If you’ve seen Hope Communities in Bloom (CiB) chairperson Victor Smith after the Chainsaw Carving Competition last week, you would have noticed that he got a little tanned.
That’s because he and about 10 other volunteers spent multiple days putting together the competition, which he said was at its busiest on Saturday. On Saturday, a full showing of vendors, the Great Fraser River Salmon BBQ Competition and partner events hosted by Envision Financial, University of the Fraser Valley and Hope Mountain Centre drew big crowds to Memorial Park.
Three judges awarded the top three prizes to Chris Foltz, Jacob Lucas and Mark Colp, in descending order.
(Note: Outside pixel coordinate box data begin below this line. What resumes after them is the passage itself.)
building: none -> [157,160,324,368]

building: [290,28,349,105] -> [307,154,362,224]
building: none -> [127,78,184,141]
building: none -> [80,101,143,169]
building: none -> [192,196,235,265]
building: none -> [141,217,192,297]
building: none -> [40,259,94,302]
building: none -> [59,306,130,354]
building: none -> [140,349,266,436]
The people, on the other hand, decided to pick Ryan Cook to receive the People’s Choice award.
Smith said that judges awarded the top prize to Foltz because his seams were of a high quality, his cuts were “nice and clean and sharp,” and his carving had good contrast with burning and clear coat.
“When he does the finish coat, he uses the Minwax (varnish) that we use, but he also, per gallon, puts in a quart of mineral oil, which then causes it to soak in better, which gives it better life for the carving,” said Smith. “It makes it easier for us to do the maintenance down the road.”
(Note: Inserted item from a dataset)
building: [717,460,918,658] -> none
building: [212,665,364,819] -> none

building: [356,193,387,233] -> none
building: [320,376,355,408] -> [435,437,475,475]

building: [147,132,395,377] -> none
As to why the people’s choice award went to Cook, Smith said that people liked the Lion King carving Cook made.
“People love that because people just said, ‘Awwww,’ and kids and all that recognize that,” said Smith. “When we do the voting, we want everybody to vote so we’d give a vote to a kid and you don’t tell anybody and make the vote.”
Asked if the Chainsaw Carving Competition was affected by the wildfires, Smith said that he had to source wood locally.
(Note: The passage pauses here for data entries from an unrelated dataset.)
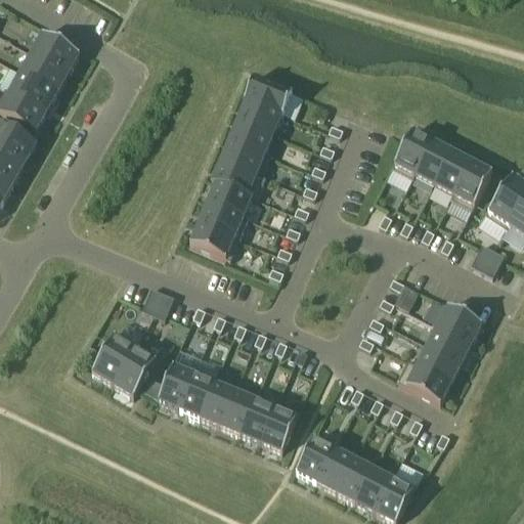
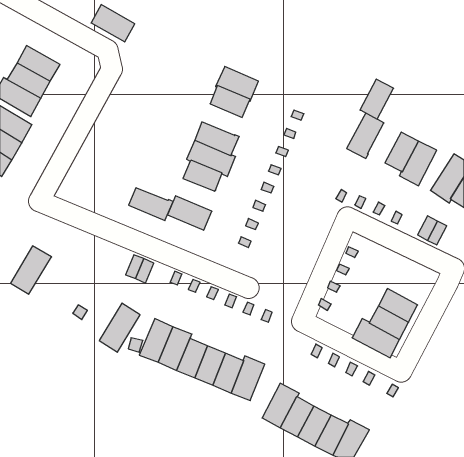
building: [30,31,79,73] -> [91,5,135,42]
building: [227,117,272,152] -> none
building: [413,138,451,183] -> [360,79,394,119]
building: [198,201,248,237] -> [129,188,173,221]
building: [430,302,481,343] -> none
building: [91,329,137,383] -> [11,246,52,294]

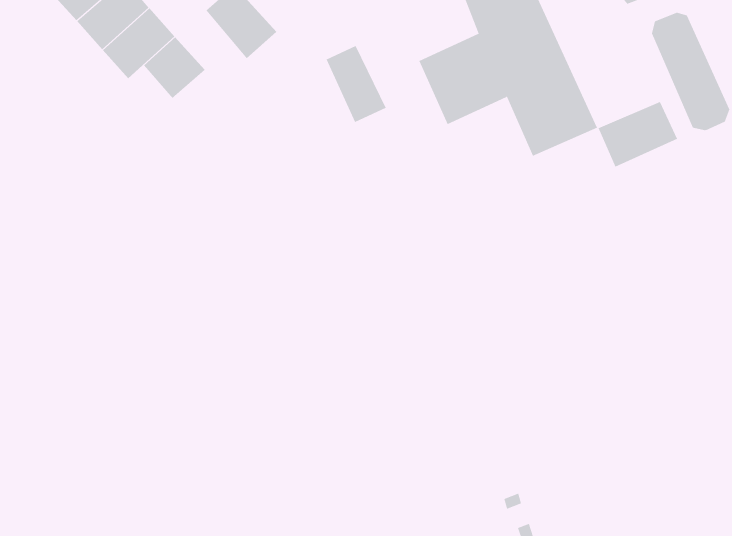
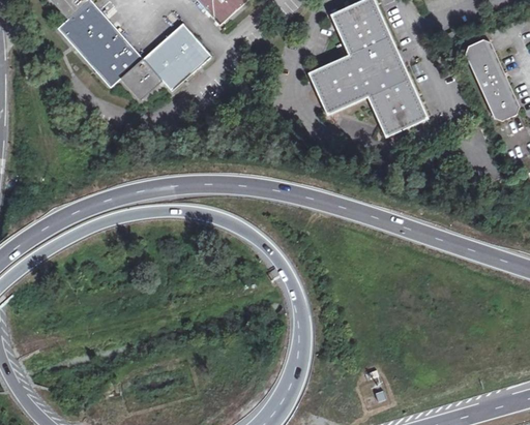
building: none -> [141,38,189,89]
building: [326,45,387,123] -> none
building: [598,101,678,168] -> none

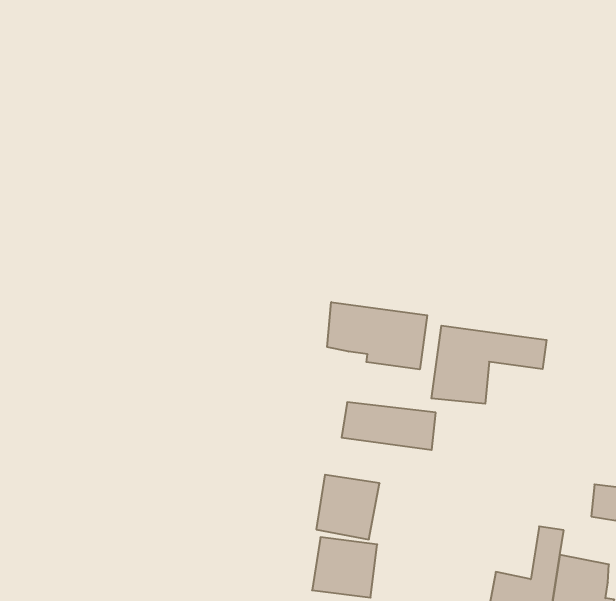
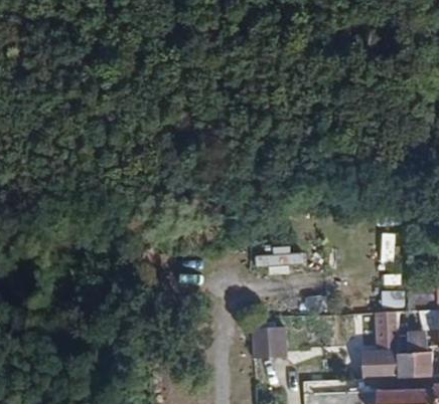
building: [327,302,427,369] -> none
building: [431,326,547,404] -> none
“Where we had got wood before, there were fires going on in the area, so we definitely had to reinvent where we got the wood from,” said Smith.
Several carvings from the event will go around Hope, including one near the Fraser Bridge.
“We haven’t had one for quite a while there, so we want to put one up there,” said Smith.
All money raised at the event will go back into the community through CiB’s projects, such as the train conductor bear on Sixth Avenue and the Mile Zero stone carving where Sixth Avenue intersects with the Old Hope Princeton Way.
“There will be storyboards in there and then we’re going to put a milepost up with different places in the world and it will be solar powered,” said Smith. “Expect that to come in the next 60 days.”